Sunday, March 20, 2011

The Sincerest Form of Fail

I'm typing this from my dad's new Win7 phone. On the surface, the interface is what you'd expect: the closest thing to an iPhone you could build without getting sued, plus some Microsoft branding ("Windows 7", "Internet Explorer"; there's an app for mail and another for Hotmail).

The keyboard works similarly to an iPhone's, suggesting words and replacing obvious typos. The home view features a bunch of tiled app icons. The browser handles tabs in exactly the same way. There's even a button right below the screen that always takes you to the home view.
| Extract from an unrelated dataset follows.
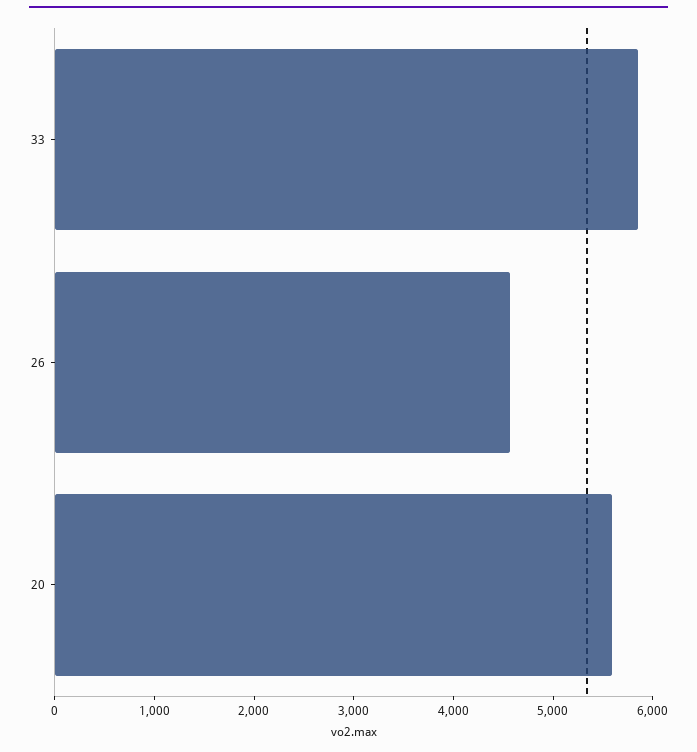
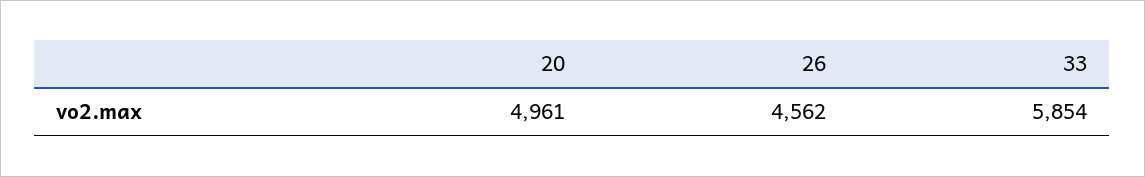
20: 5600 -> 4961

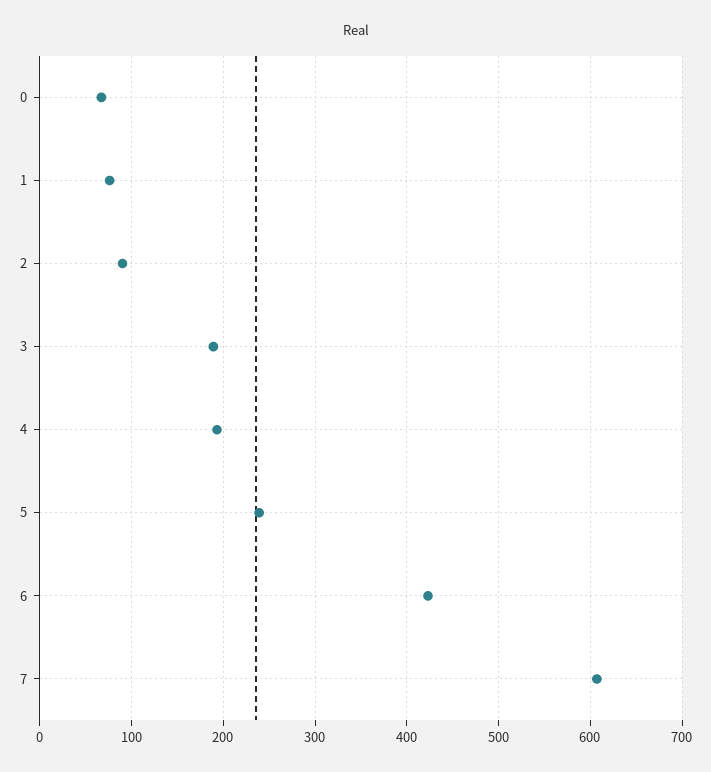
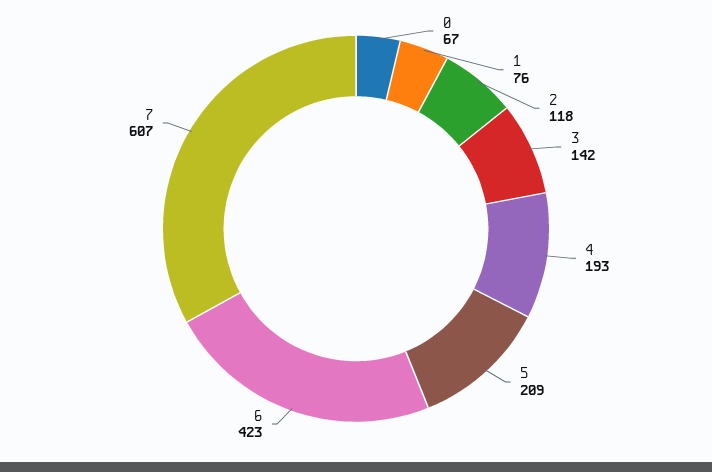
2: 90 -> 118
3: 190 -> 142
5: 240 -> 209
The similarities, sadly, don't include attention to detail. There are a number of usability bugs.
  • There's no cut and paste
  • There are two home screens. Both have buttons that launch apps. The second is a simple list; the first has a subset of the apps with larger icons. But both of them scroll, complete with a mini-scrollbar that fades in and out of view. Also, the first home screen's icons are inexplicably not the same size. Some are rectangles, some are squares. Some are two-tone, others are an... eclectic mix of colors.
  • Positioning the cursor in a textbox is difficult and imprecise. It doesn't work nearly as well as the iOS magnifying glass.
  • When you slide your thumb inside a multiline textbox, it doesn't scroll. Instead, it simply moves the cursor around. You have to hit the scrollbar on the side (which looks like it's straight out of Windows 95, square and gray with a 1px bevel). Then, when you pull the scrollbar down, the page scrolls up, as though you had grabbed part of the page and pulled it downward. This means that the scrollbar right under your thumb is also moving upward. Strikingly unintuitive.
...and those are just the ones that stood out to me. But the single most annoying issue, in my opinion, is the home button. Unlike the iPhone's slightly recessed physical button, the HTC HD7 simply has a printed Windows logo. The touch sensitivity apparently extends below the screen. This makes the button maddeningly easy to hit accidentally, while typing. It's right underneath the bottommost row of keys. In fact, I started typing this post on the HD7, ended up on the home screen at least five times despite being careful, gave up and am now finishing it on a laptop. This issue is especially bad since it can't be fixed with a software update. This is a hardware problem. A quick search on Google Images shows that many Win7 phones--not just the HD7--seem to have this problem.
 
Now, I wouldn't want you to leave this blog thinking you'd read yet another Apple fanboy rant regarding Microsoft interface design, or lack thereof. In fact, the reason Win7 Phone makes me sad is because I'm the opposite of a fanboy. I love the Nokia N900, with its large battery, gorgeous Carl Zeiss camera and full keyboard, running completely unencumbered Linux. The thought that most of Nokia's phones will soon be Windows 7 Phones means less competition for Apple, frankly, and that is always bad.